Thursday, March 25, 2004


Thomas Sowell is a common-sense economist. He isn't particularly well-liked by African-Americans (though he is African-American) because he is politically conservative. Years ago, I'd guess he'd get labeled as an "Uncle Tom". But if you read what he writes, you'd have to ask why he isn't more admired by those who might so label him.

A sampling of what he writes about in his post today, which it titled (appropriately) "Random Thoughts":

The fraudulence of the left's concern about poverty is exposed by their utter lack of interest in ways of increasing the nation's wealth. Wealth is the only thing that can cure poverty. The reason there is less poverty today is not because the poor got a bigger slice of the pie but because the whole pie got a lot bigger -- no thanks to the left.

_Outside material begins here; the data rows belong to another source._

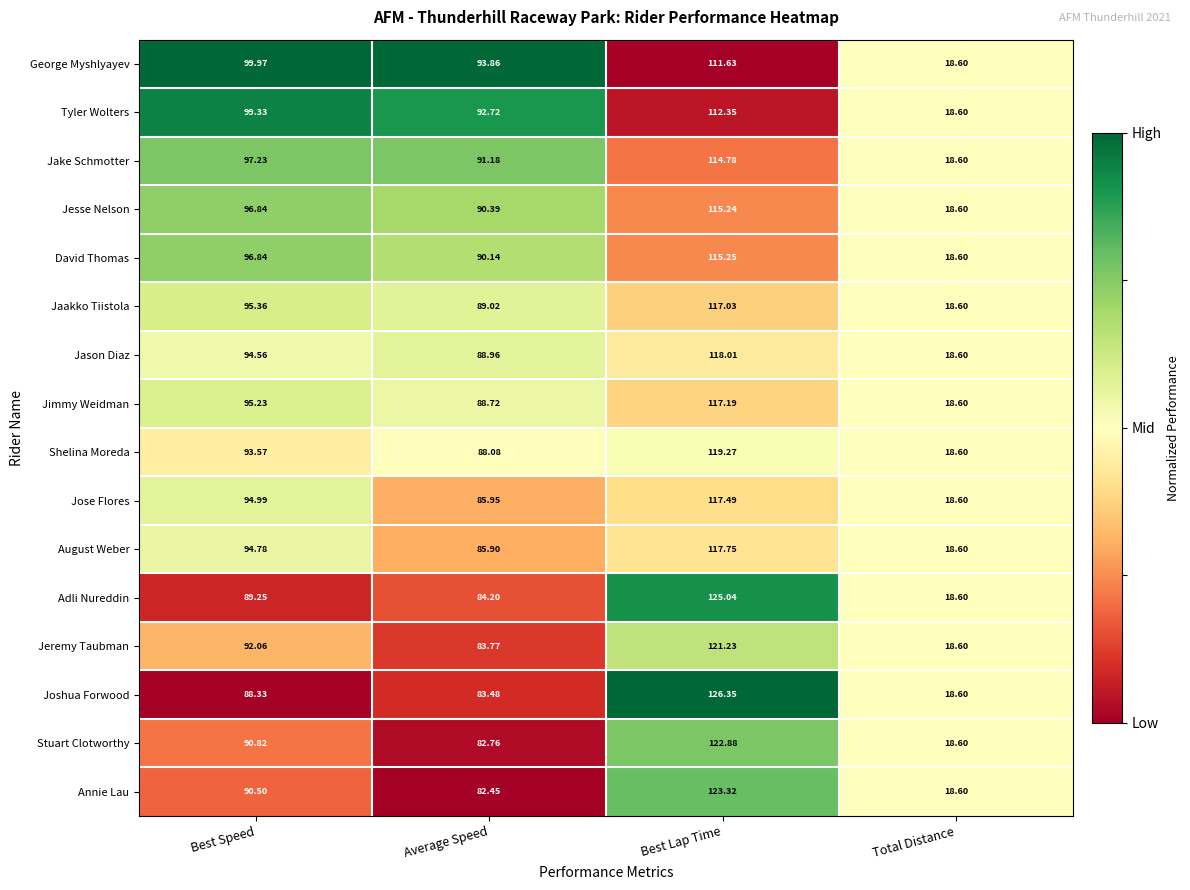

Which category has the highest value across all series?

Best Lap Time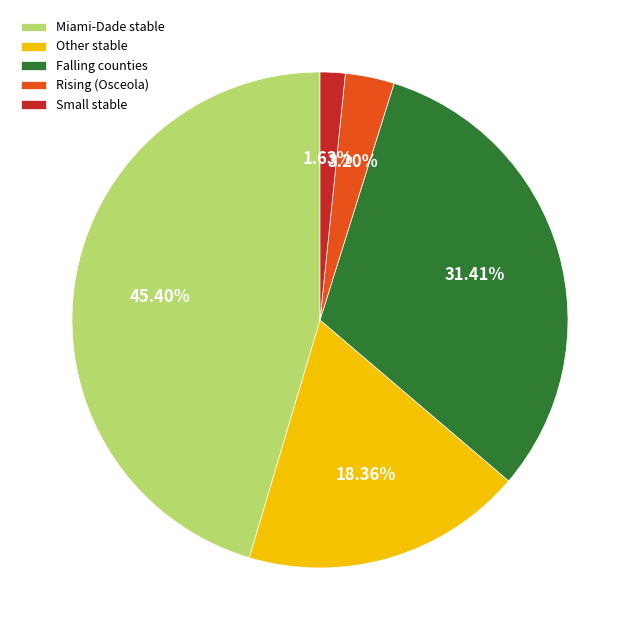

What is the ratio of the value at Miami-Dade stable to the value at Falling counties?

1.4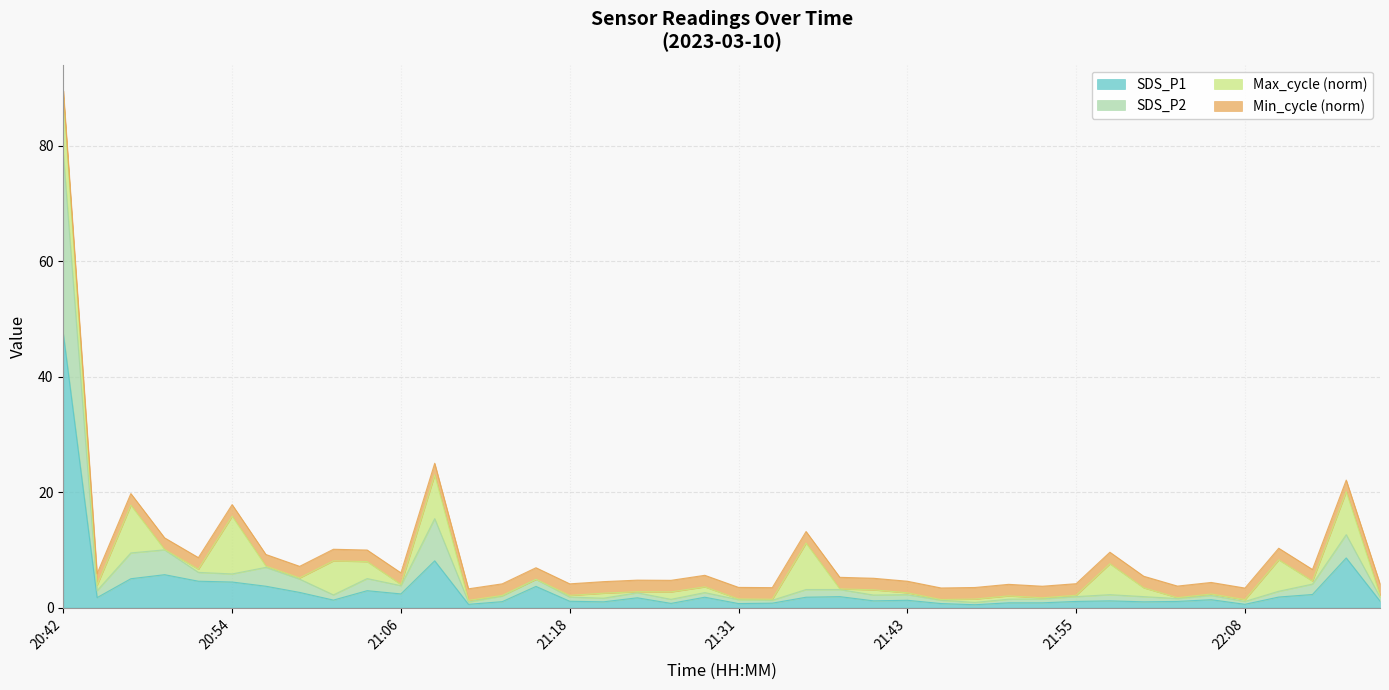

True or false: SDS_P1 and SDS_P2 intersect in this chart.

False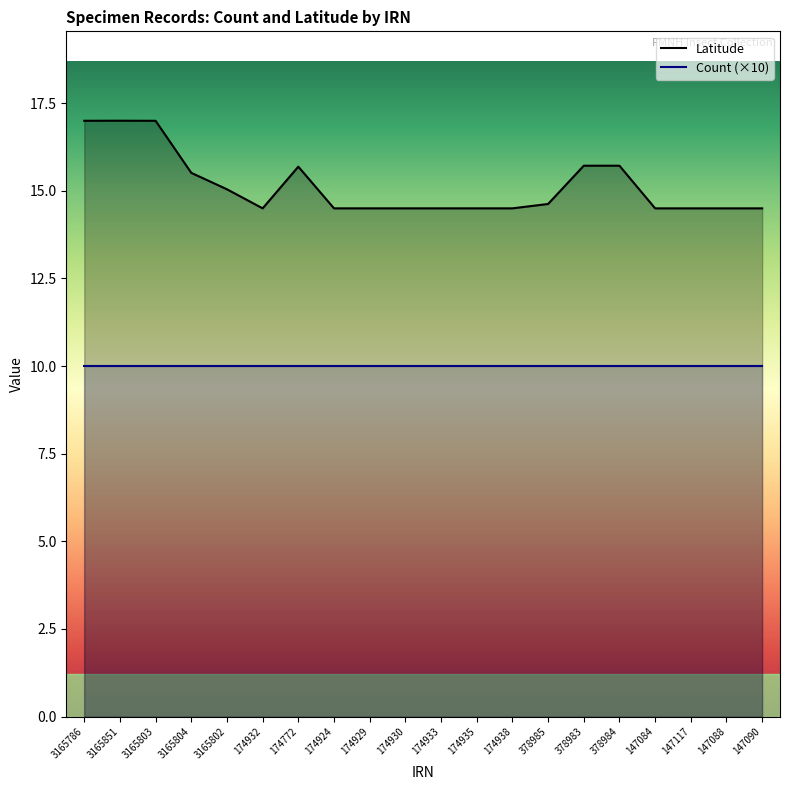

Which category has the lowest value across all series?

147084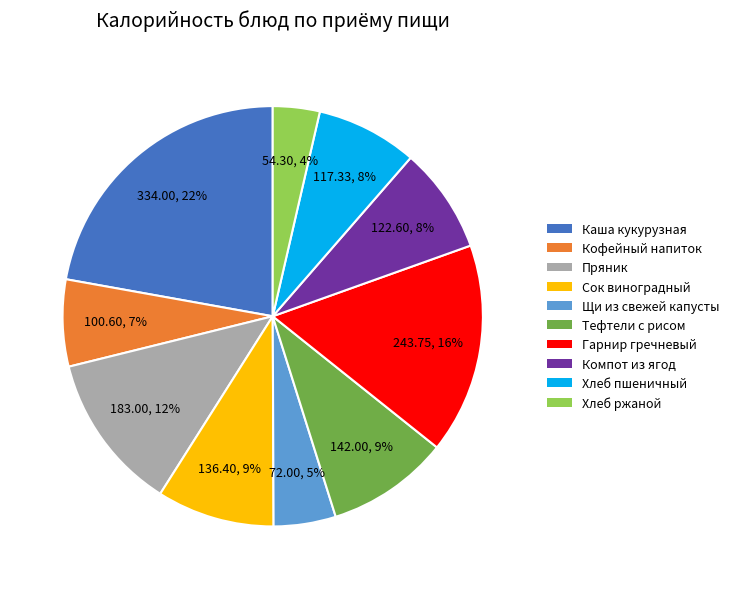

To the nearest percent, what is the average slice percentage?

10%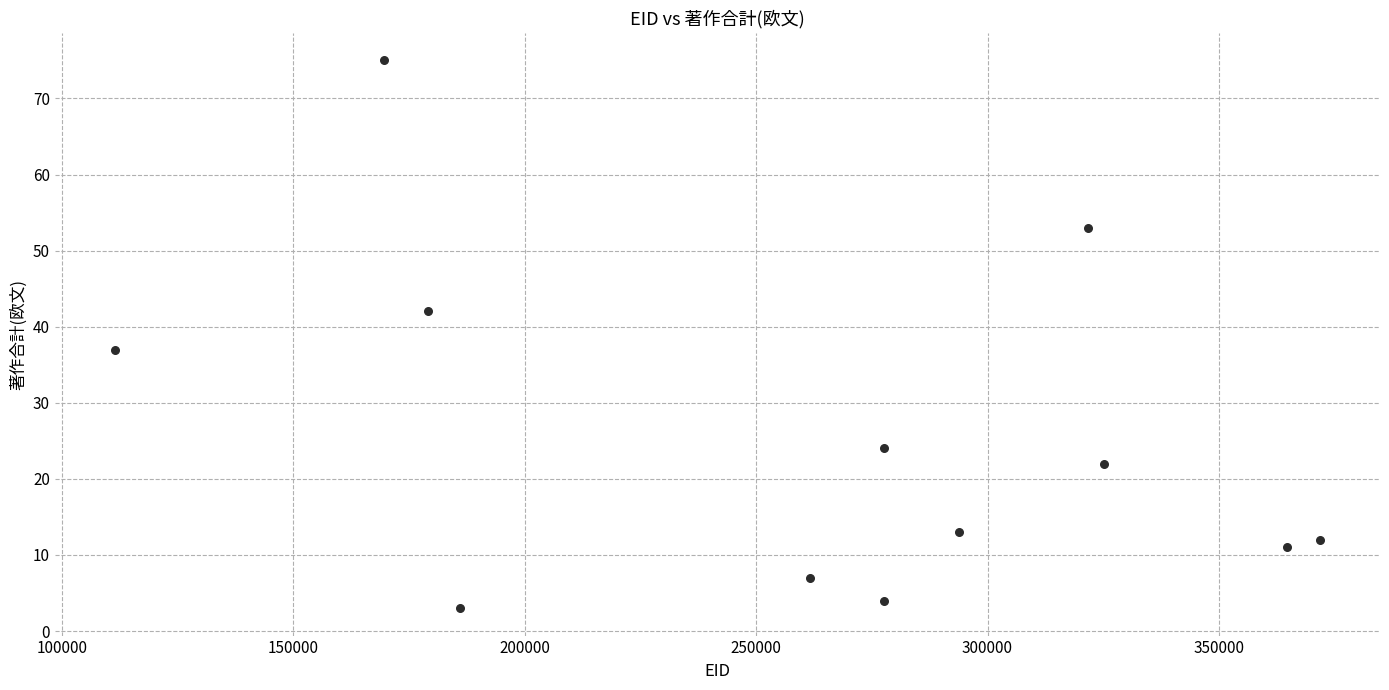

What is the average Y value?

25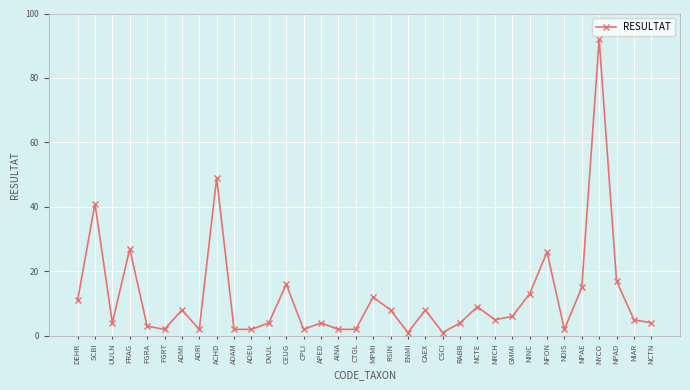

At which category does the chart reach its peak across all series?

NYCO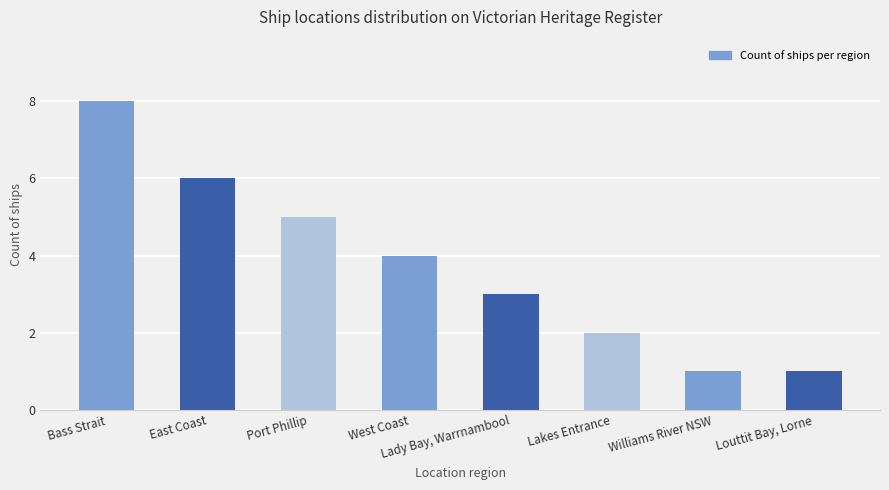

Does the chart contain stacked bars?

No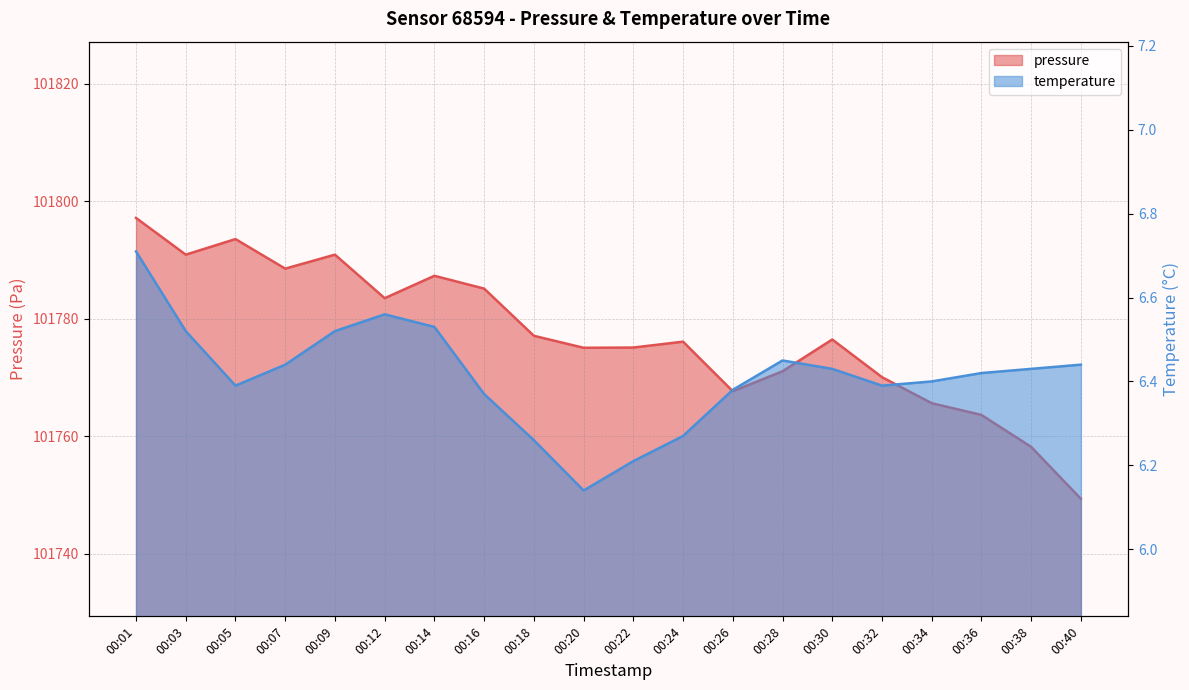

At which category does the chart reach its minimum across all series?

00:20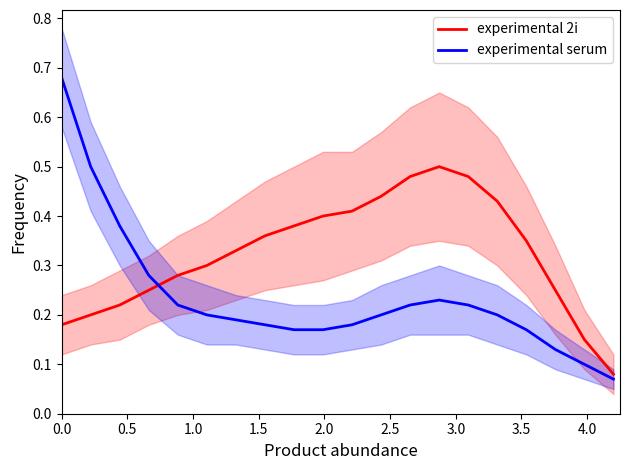

True or false: experimental serum has more than 1 interior local peaks.

False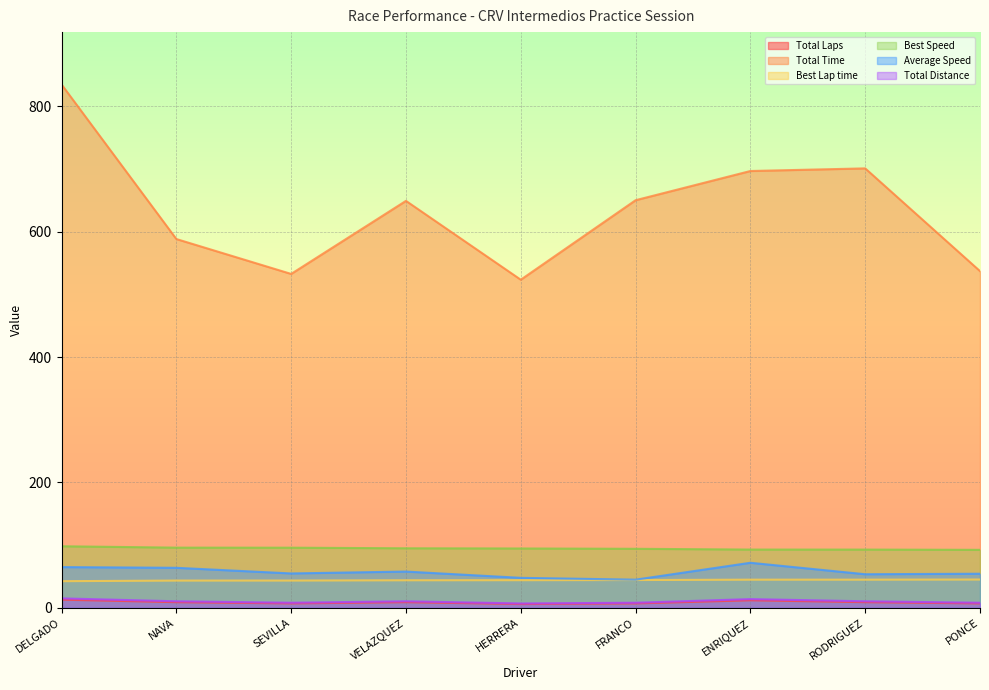

Where is Total Time nearest to the value 679?

ENRIQUEZ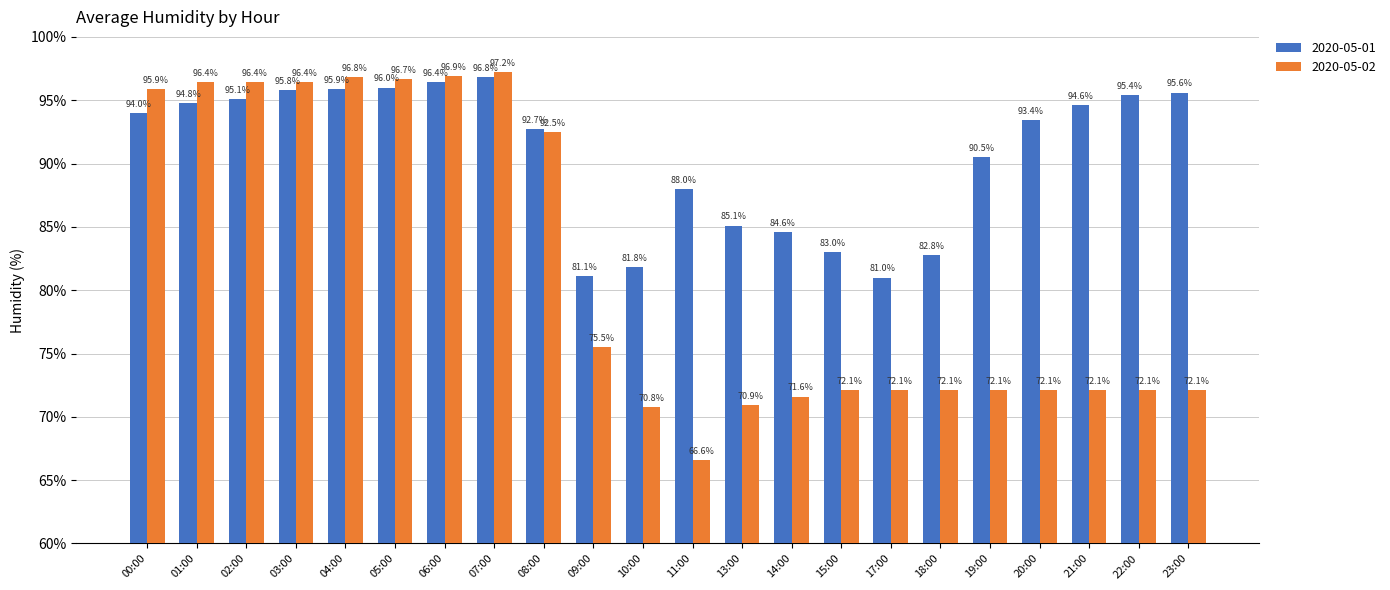

True or false: 2020-05-01 has a value of 96.8 at 07:00.

True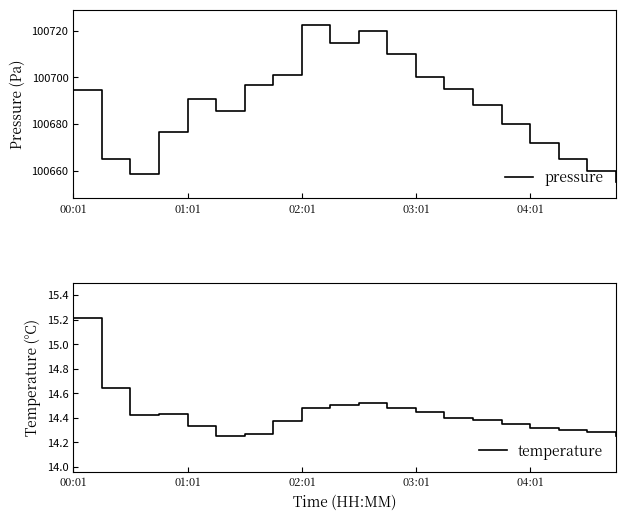

How many data points in pressure are less than 100690?

10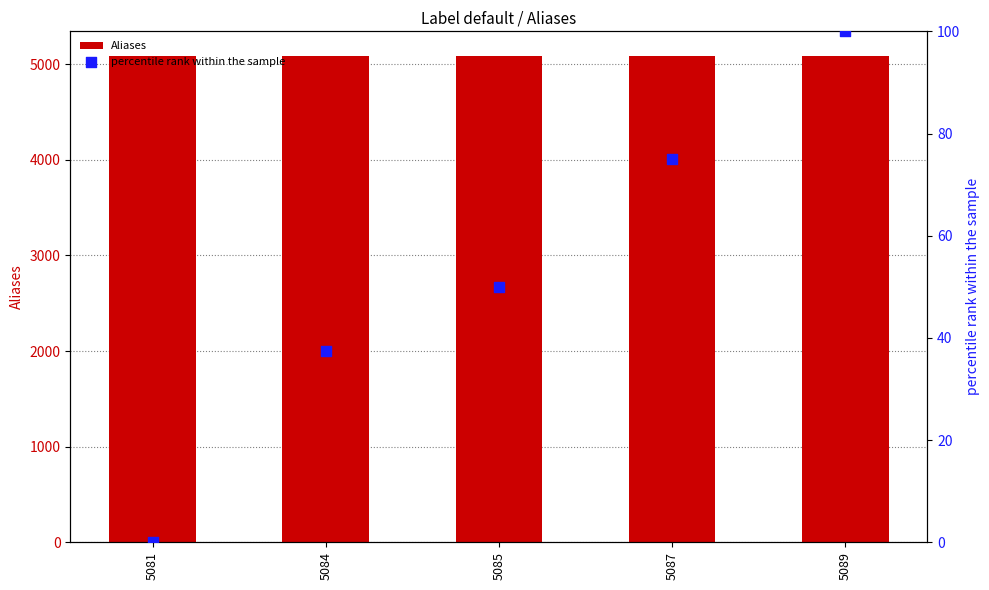

Which series reaches the minimum Y coordinate?

percentile rank within the sample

Of course, logic like that is foreign to the likes of Teddy Kennedy, spiritual advisor and mentor to John Kerry. Guys like Teddy and John never had to work in the real world, never had the chance to build a business, hire and train people to become productive citizens. Never learned what it's like to actually see wealth being created for many people who actually earned that wealth, each feeling a sense of tremendous accomplishment.

Maybe this election campaign will provide us with another Reagan moment, when the majority pounds yet another nail in the coffin of the left/liberal/socialist/sometimes communist point of view that wealth is a zero-sum game -- the idea that the only reason there is poverty is because there are wealthy people in the world who have "stolen" that wealth from the poor.

The simplistic solution has always been to play Robin Hood. But haven't we tried that (and failed miserably)?